Purtroppo, per i motivi di cui sopra, non gli è dato capire né il vero senso della libertà, né che, comportandosi in modo irresponsabile, viola la libertà di chi lo circonda. Il che è kantiananente inconcepibile.

Per il negazionista, che di contro scarseggia di lucidità intellettuale, l’unica cosa inconcepibile è la negazione di un unico dio: il Complotto.
Il Complotto è trascendente, ci ha creati e veglia su di noi. Alla fine dei giorni assisterà alla nostra fine, quando saremo risucchiati dal limite estremo della Terra (ovviamente piatta).

Il ricorso a un dio utile come quello del Complotto ha l’indubbio vantaggio di legittimare ogni negazione. Ma anche di avvalorare teorie prive di fondamento scientifico e di buonsenso.
Alla stessa stregua del fanatico, infatti, il negazionista è incapace di rivedere le proprie posizioni, anche quando queste vengano dimostrate false senza possibilità di “opinione” divergente.
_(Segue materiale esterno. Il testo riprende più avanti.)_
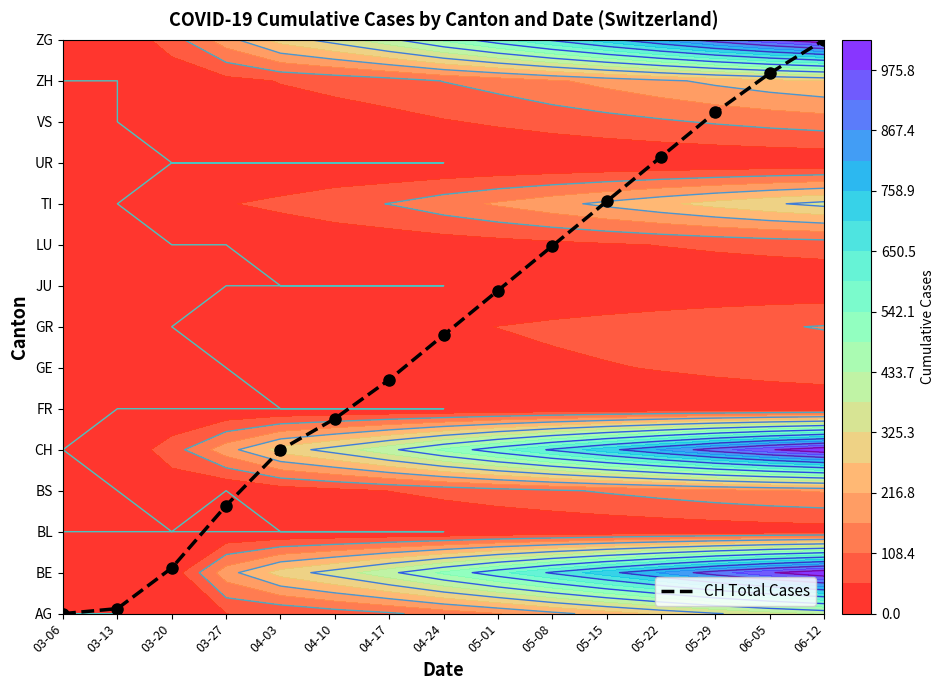

What is the change in value from 05-22 to 05-29?

+1.1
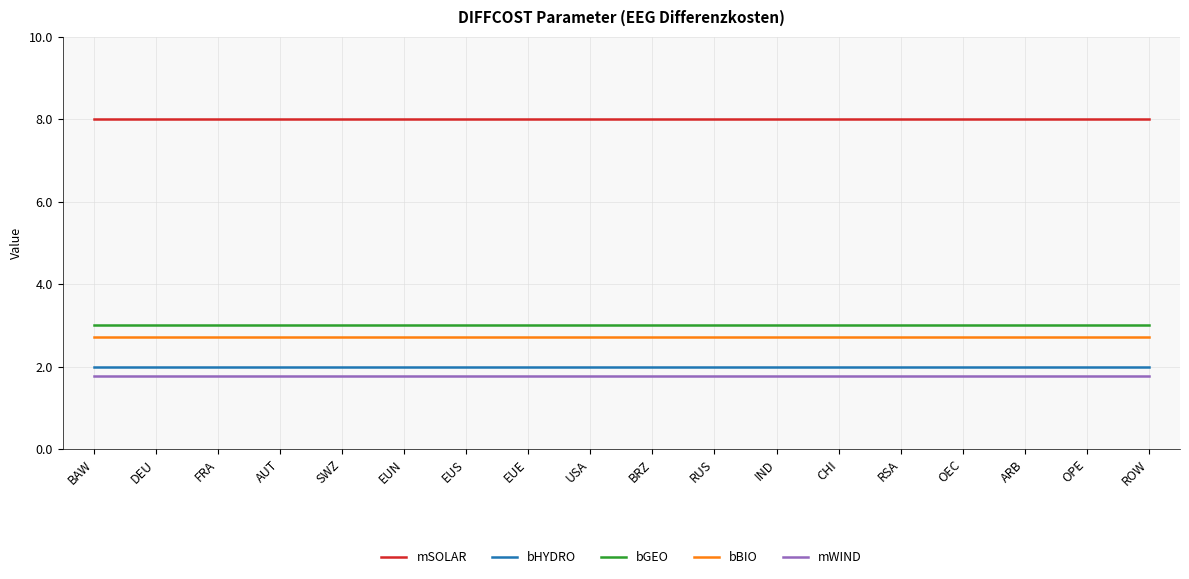

The value of bBIO at BAW is 2.7. True or false?

True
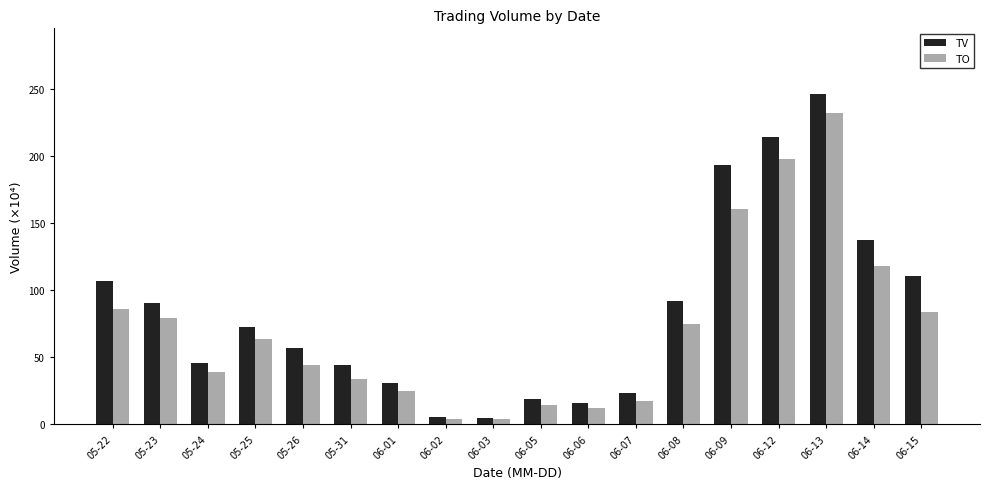

What is the difference between the highest and lowest values at 06-08?

17.6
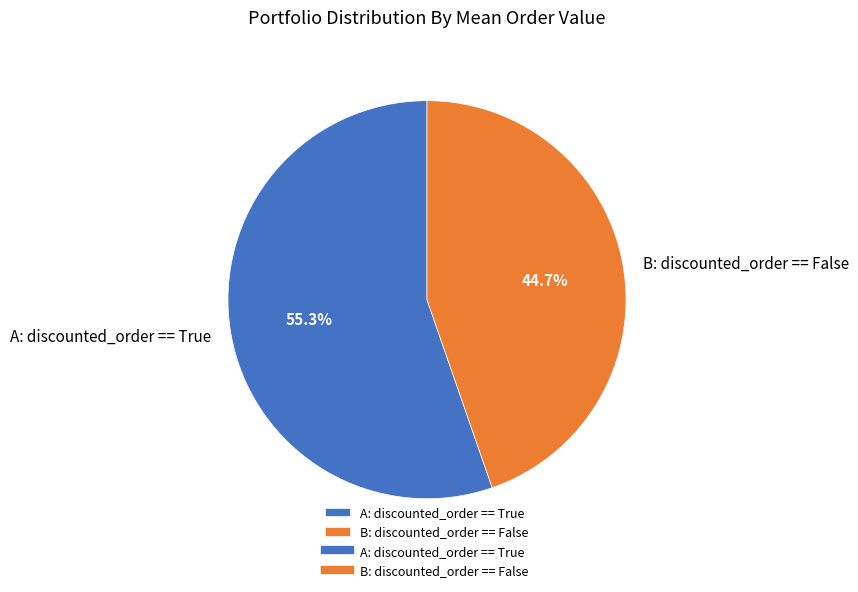

What is the smallest slice in the pie chart?

B: discounted_order == False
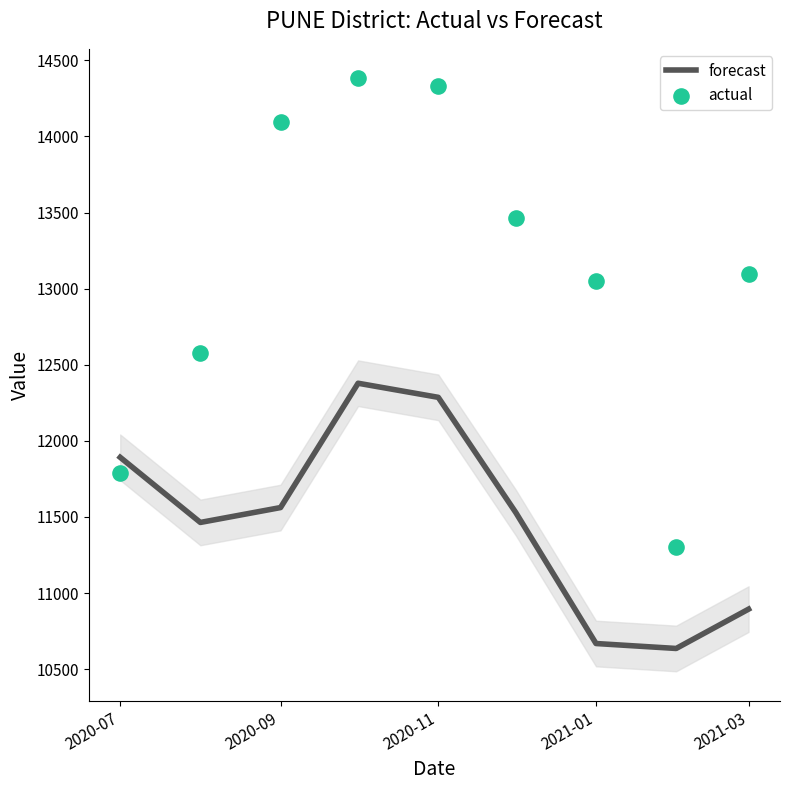

Which series has the largest total across all categories?

actual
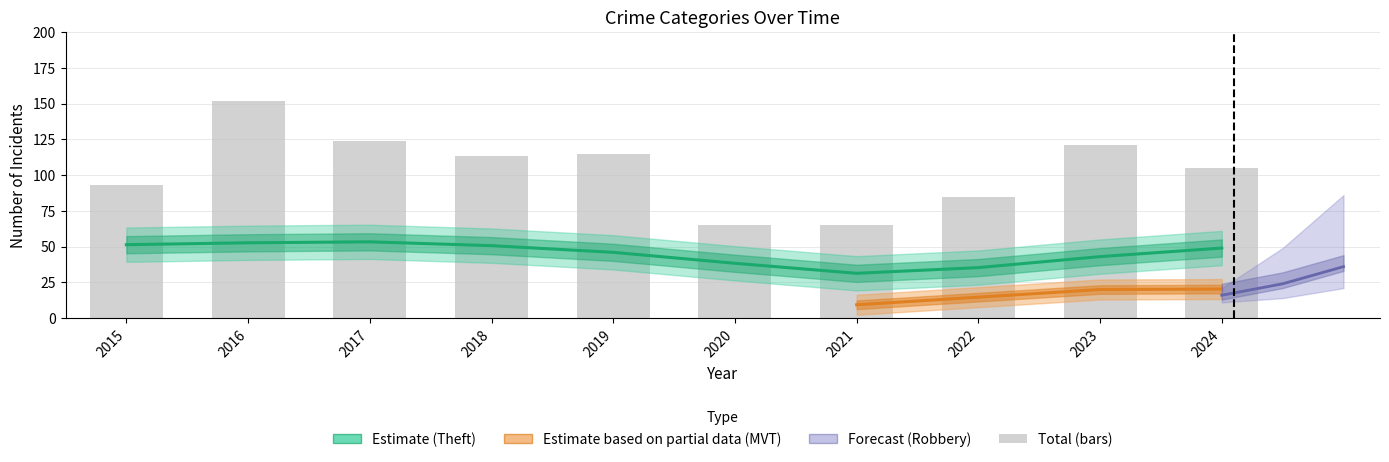

What is the maximum value shown in the chart?

152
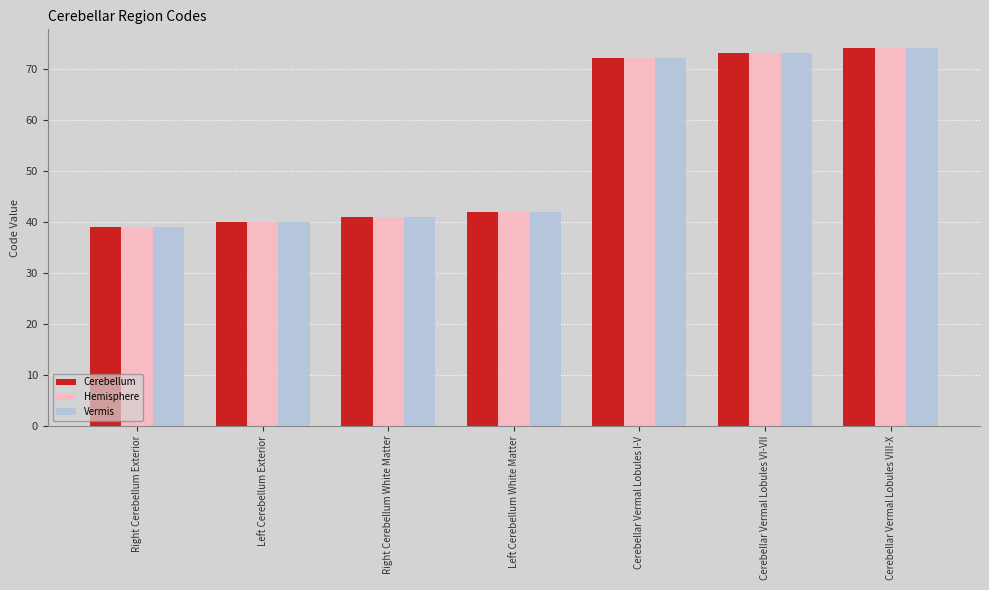

What is the highest value of the Hemisphere series?

74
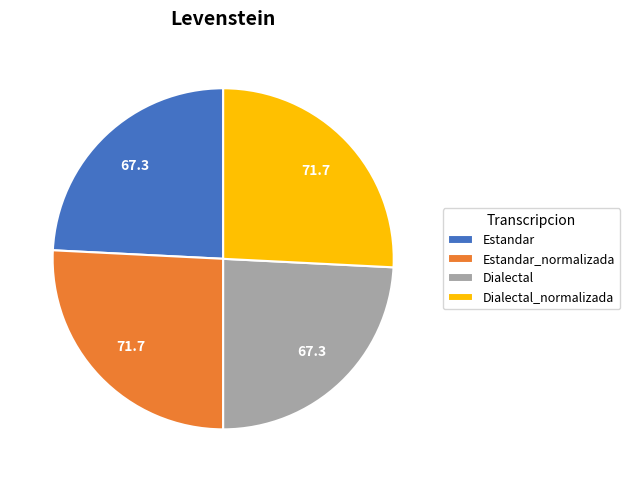

What is the ratio of the value at Dialectal_normalizada to the value at Estandar?

1.1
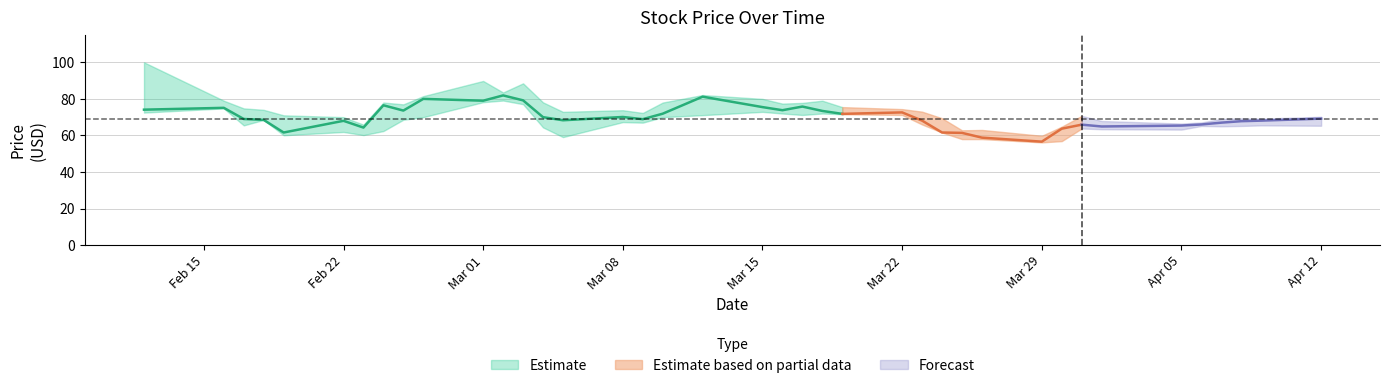

How many interior local valleys does the Close series have?

10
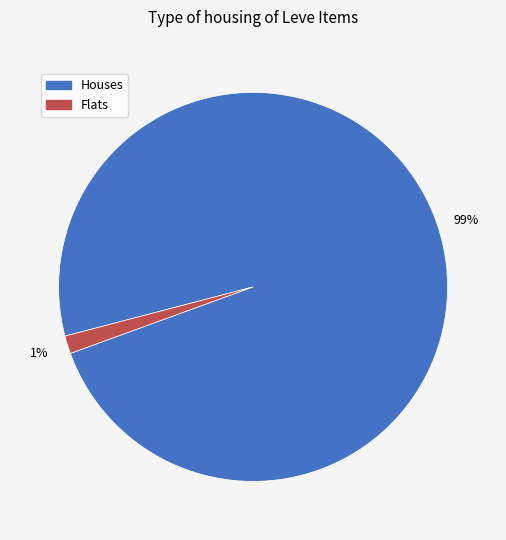

To the nearest percent, what is the average slice percentage?

50%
“Medici e virologhi dicono che il Covid esiste e ha origini naturali…”
“Sono controllati, fanno parte di un grande disegno globale”
“Ma ne sei certo? Quindi tutti i medici, virologi e scienziati del mondo sono complici?”
“No, solo pochi decidono…”
“E come hanno fatto a convincere tutti gli scienziati?”
“…”

Comunque non è colpa sua. In una società che basa la realtà sull’opinione, è difficile ideare modi intelligenti per vincere la paura verso il grande nemico invisibile. Il Covid non si vede, ergo non esiste. Non essendoci un’entità tangibile con cui prendersela, l’affiliato della doxa formula teorie prive di rigore scientifico finendo per trasformarsi in ciò che critica, cioè un mistificatore della realtà, nonché generatore casuale di balle storiche.

Senza negare l’utilità di una giusta dose di diffidenza, questo eccederne pare più uno schizzo paranoide a uno stadio avanzato.
Per riattivare le connessioni neuronali e garantire la conversione al dio Buonsenso, è consigliabile somministrare dosi massicce di informazione e cultura.
Non fermiamo le scuole!

7 risposte »

  1. La cosa che mi inquieta è la facilità con cui queste persone credano a tutto quello che leggono o vedono da un post Facebook o simili. La gente non si informa più, non vuole più sapere se una cosa è vera o no, vuole solo che una notizia concordo con le sue idee. La cultura è importante e dobbiamo puntare su essa se vogliamo migliorare.